Selling charity today
          
          
          
By Fr. ROY  
          
          CIMAGALA, roycimagala@gmail.com
          December 
          15, 2011
          
          SELLING charity today 
          is like selling rotten fish. You would have more success selling it to 
          a wall. Charity has become a total outcast, hardly known, ignored if 
          not ridiculed by many who are driven only by their so-called sense of 
          justice.
          
          This actually has 
          always been our universal human problem. The root cause is that we 
          pursue justice outside of charity. We make it subject only to our 
          feelings and passions. Or to purely human criteria and laws that 
          cannot go far from the eye-for-an-eye law of Talion, and the 
          tit-for-tat logic of our wiles.
          
          It’s a justice that is 
          mired in legalism, very prone to manipulations, to knee-jerk 
          reactions, to the mob rule dynamics, that cannot free itself from the 
          motive of vindictiveness, and the temptation to gloat over the 
          misfortunes of others, to insult and do all sorts of below-the-belt 
          actuations.
          
          Without charity, it’s 
          a justice that is not an organic extension of divine justice, but its 
          caricature. It covers only a biased part of the over-all picture of 
          true justice, and its main if not sole purpose is to punish and demand 
          restitution, rather than to heal the offender, the sinner. 
          
          It considers only the 
          externals, and hardly the inner drama in men’s hearts. Its judgments 
          are therefore based mainly on appearances and impressions. Those who 
          dispense it tend to get hasty and rash in their decisions, often 
          abusing the discretionary part of law.
          
          If possible, what 
          injustice damaged, wounded and killed, justice should repair, heal and 
          resurrect to life. If possible, justice should go against the law of 
          nature, of biology and physics, etc., if only to recover what was 
          lost. It finds it hard to move on without satisfying its lust for 
          revenge.
          
          We have to understand 
          that without charity, justice can go unhinged, and can simply follow 
          the madness of a heart deprived of God who is precisely love, charity. 
          We have to understand that justice is never enough when we deal with 
          people, especially those who may have offended us. 
          
          Without charity, our 
          justice can only spring and strengthen our self-righteousness, or that 
          of the world, in its different forms. It’s a justice that cannot 
          understand the workings of grace, the value of the cross, the need for 
          forgiveness and the transcendent providence of God.
          
          Still, no matter how 
          hard it is to sell charity today, we just have to make an act of faith 
          and hope that one day, people will realize we need charity, the 
          charity of God and not just our own version, when we pursue the cause 
          of justice. We just have to run the gauntlet.
          
          Nowadays, the Church, 
          that is, the bishops and priests, gets accused for not doing enough of 
          justice.
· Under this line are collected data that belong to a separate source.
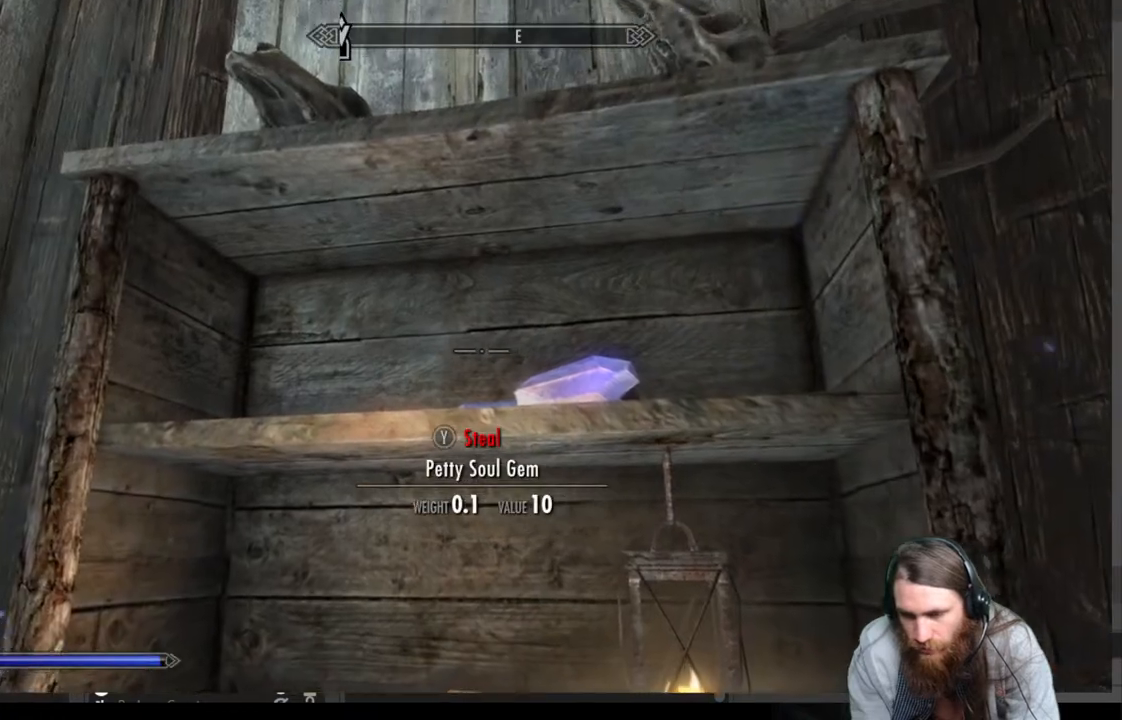
{"buttons": [], "left_stick": "center", "right_stick": "center", "events": [[367, "L3", "down"], [500, "L3", "up"]]}
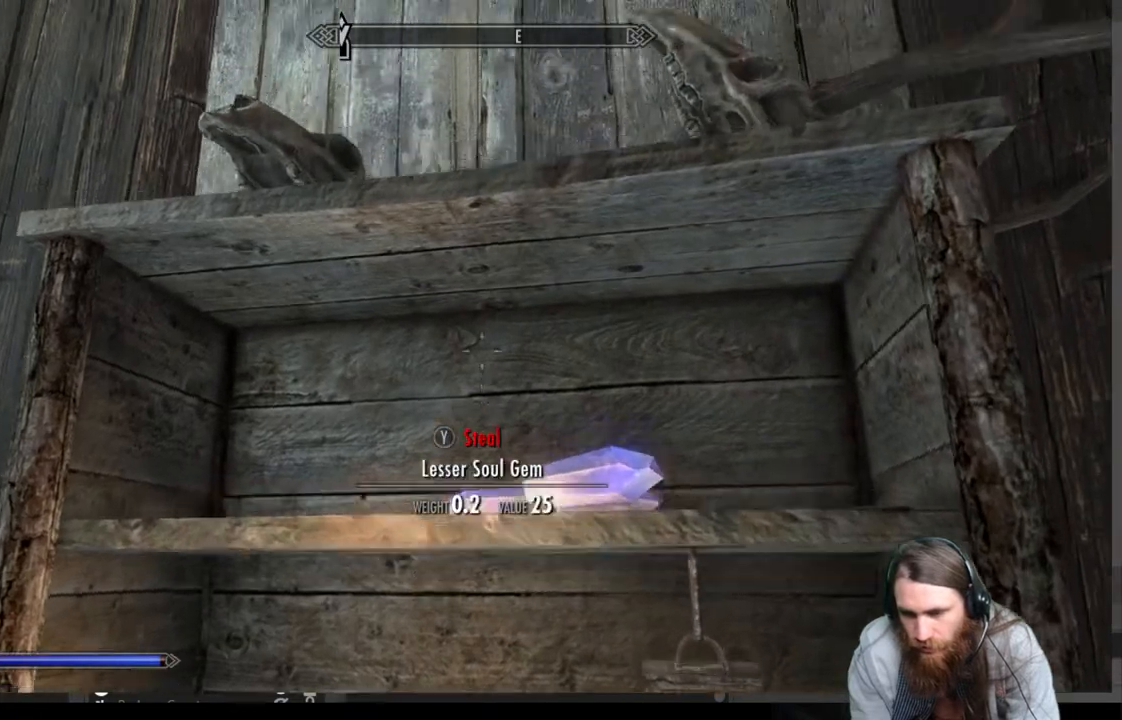
{"buttons": [], "left_stick": "center", "right_stick": "down", "events": [[67, "right_stick", "down-right"], [183, "right_stick", "center"], [300, "right_stick", "down"]]}
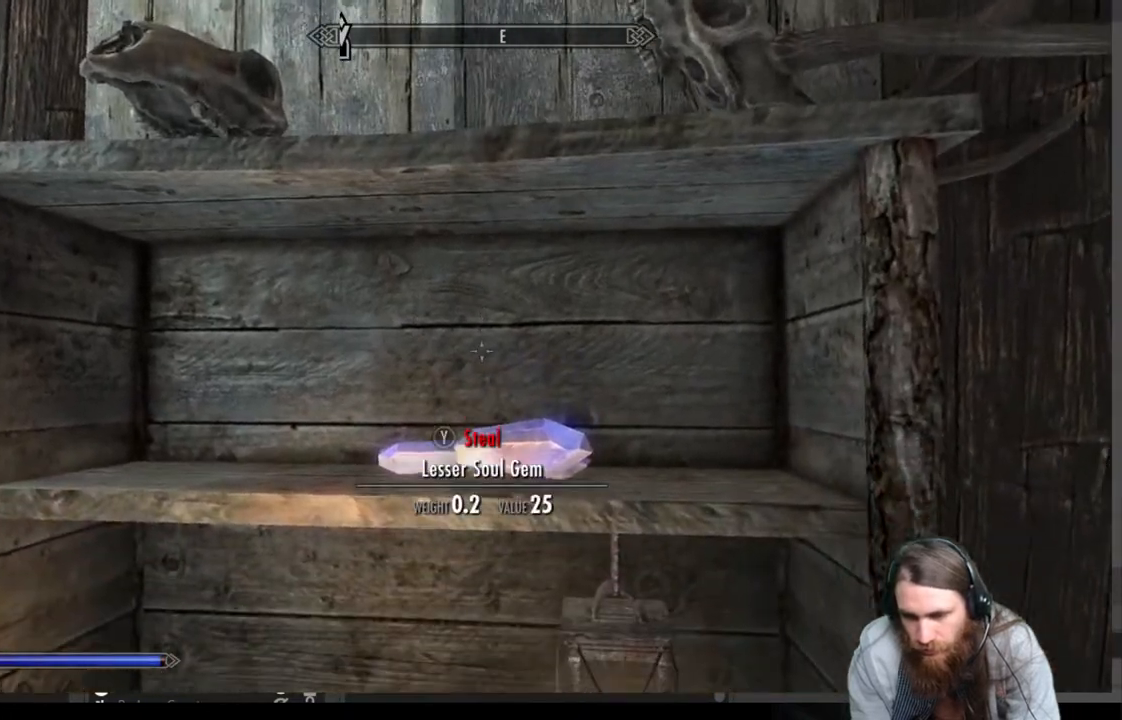
{"buttons": [], "left_stick": "center", "right_stick": "center", "events": [[17, "right_stick", "center"], [300, "Y", "down"], [383, "right_stick", "down"], [433, "Y", "up"], [500, "right_stick", "center"]]}
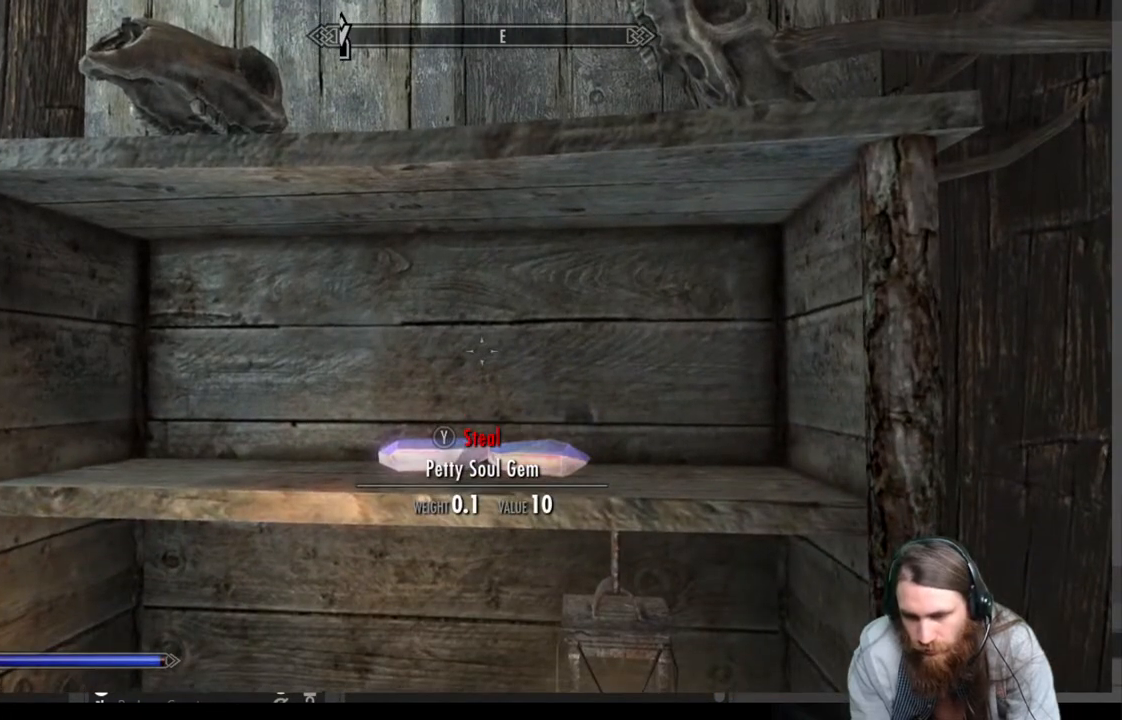
{"buttons": [], "left_stick": "center", "right_stick": "center", "events": [[117, "Y", "down"], [117, "right_stick", "down"], [250, "Y", "up"], [350, "Y", "down"], [467, "right_stick", "center"], [483, "Y", "up"]]}
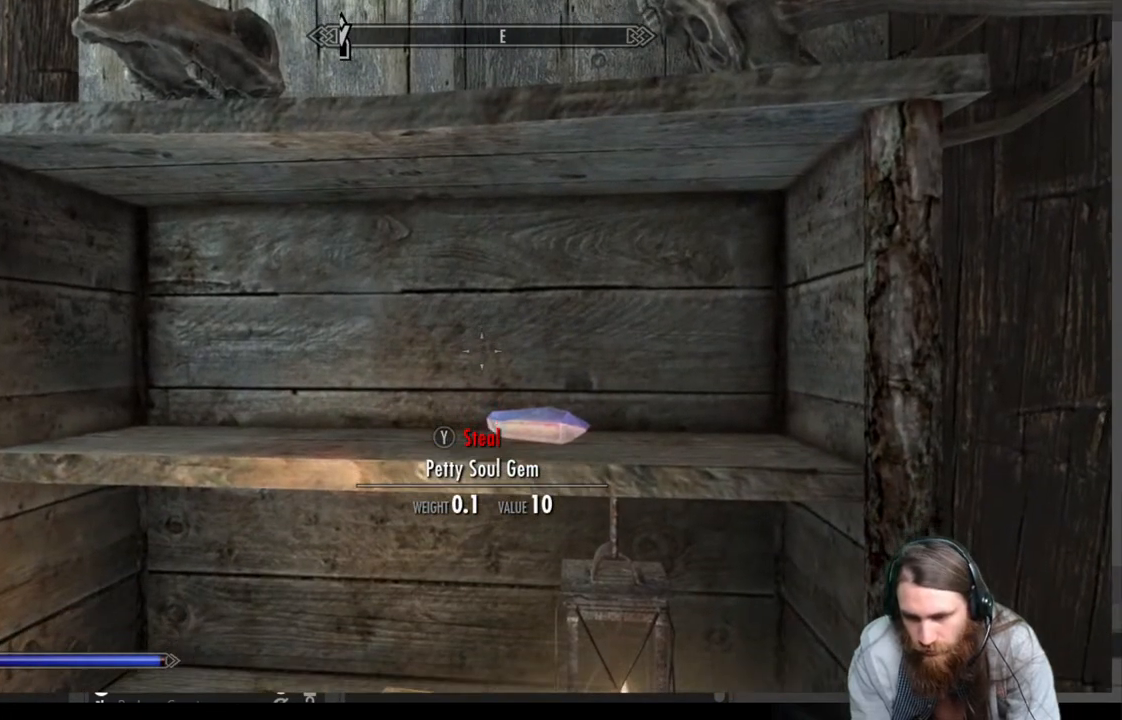
{"buttons": [], "left_stick": "center", "right_stick": "down", "events": [[200, "right_stick", "down"]]}
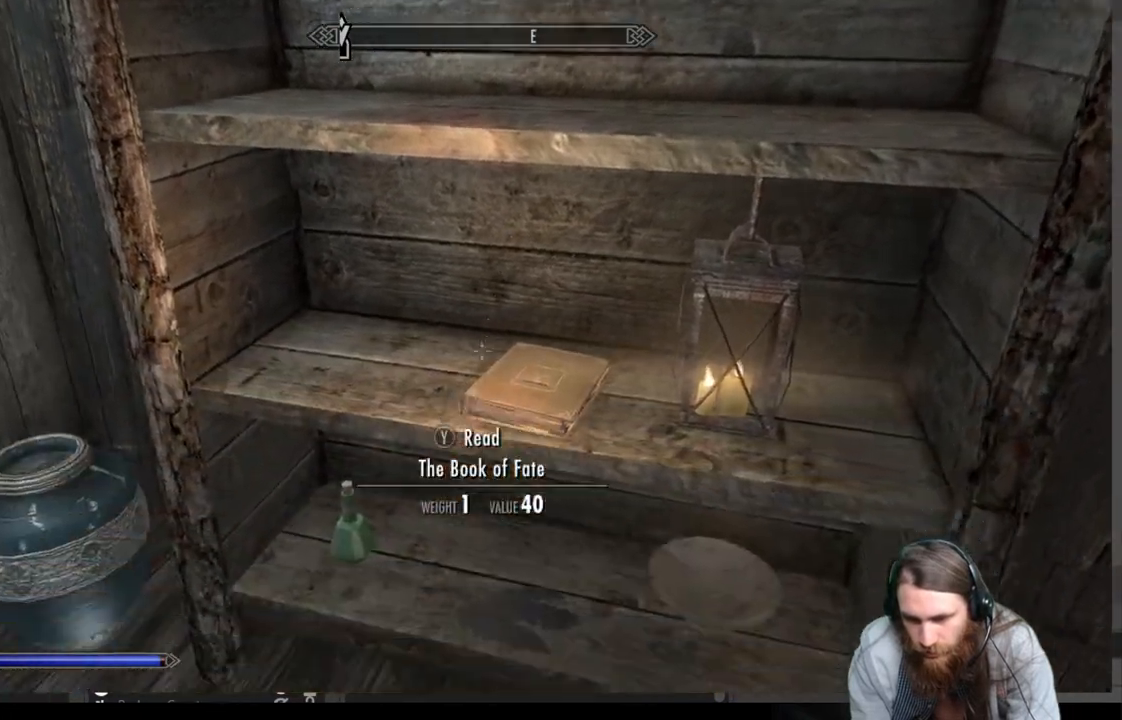
{"buttons": [], "left_stick": "center", "right_stick": "center", "events": [[117, "right_stick", "center"], [367, "left_stick", "up-left"], [450, "left_stick", "center"]]}
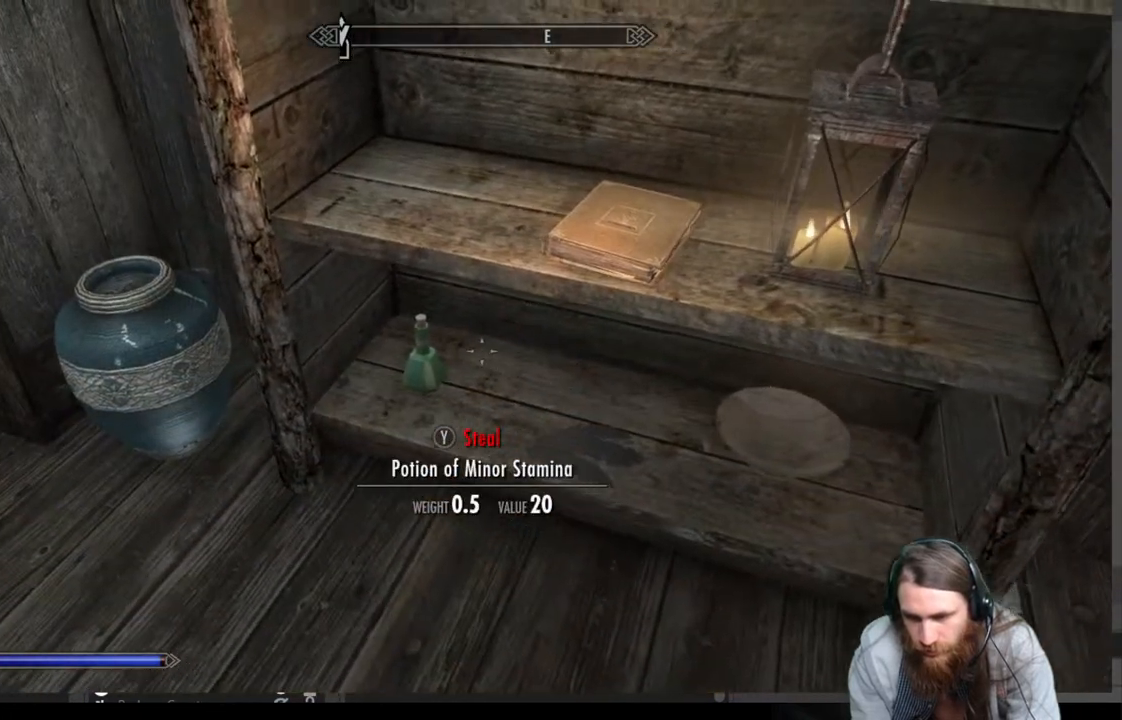
{"buttons": ["Y"], "left_stick": "center", "right_stick": "center", "events": [[450, "Y", "down"]]}
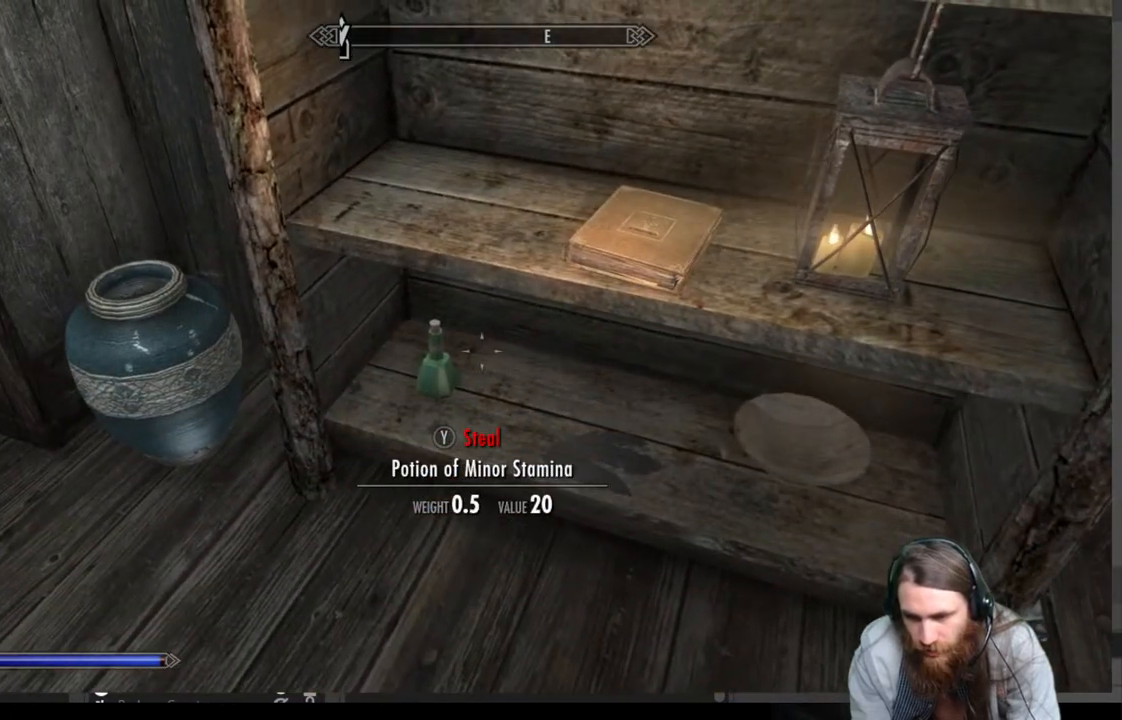
{"buttons": [], "left_stick": "center", "right_stick": "center", "events": [[67, "Y", "up"], [167, "right_stick", "up-right"], [350, "right_stick", "center"]]}
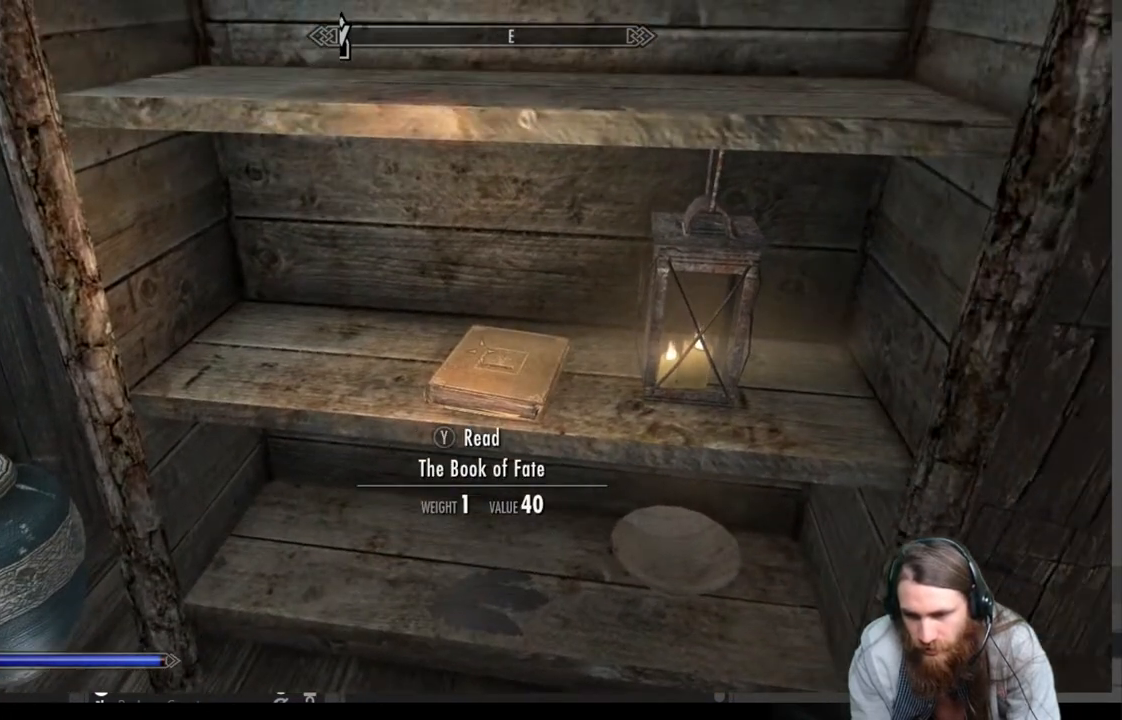
{"buttons": [], "left_stick": "center", "right_stick": "right", "events": [[150, "right_stick", "left"], [450, "right_stick", "right"]]}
Some contributors of public opinion claim that the Church 
          gets quiet when one of its own gets involved in some crime, or when it 
          does not make any clear pronouncements on the volatile political 
          issues wracking the nation today.
          
          Aside from mistaking 
          the Church to be composed only of bishops and priests (the Church is 
          hierarchy-clergy-and the laity and consecrated religious men and women 
          all together), they want the Church to follow their kind of earthly 
          justice. They want the Church to shame the suspect or the culprit, for 
          example. They cry for blood.
          
          Perhaps, it’s partly 
          the fault of our Church leaders for not providing concrete Christian 
          guidelines on how to resolve problems and issues when they erupt. They 
          should do this as promptly and as clearly and strongly as prudently 
          possible. 
          
          But the truth is all 
          of us, clergy or lay, if we are to be genuine Christians and living 
          members of the Church, should practice justice always within the 
          sphere of the charity of God, revealed and lived by Christ.
          
          Certainly, there are 
          loopholes in how cases of criminal offenses within the Church human 
          structure may be handled, or there can be cases of clerics 
          overstepping their competence and are falling already into partisan 
          politics, etc. 
          
          These should be 
          repaired and corrected. But these are not excuses for the Church to 
          pursue justice without charity, just like what these Church accusers 
          want it to do. These accusers are making themselves the final 
          authority of what justice is and how it should be lived.
          
          Granted, to preach 
          about justice within charity may be hard, but definitely it’s not 
          impossible. If we just learn how to be humble, if all of us just try 
          to assume the mind and heart of Christ, as we Christians ought to do, 
          then the ideal can be made real!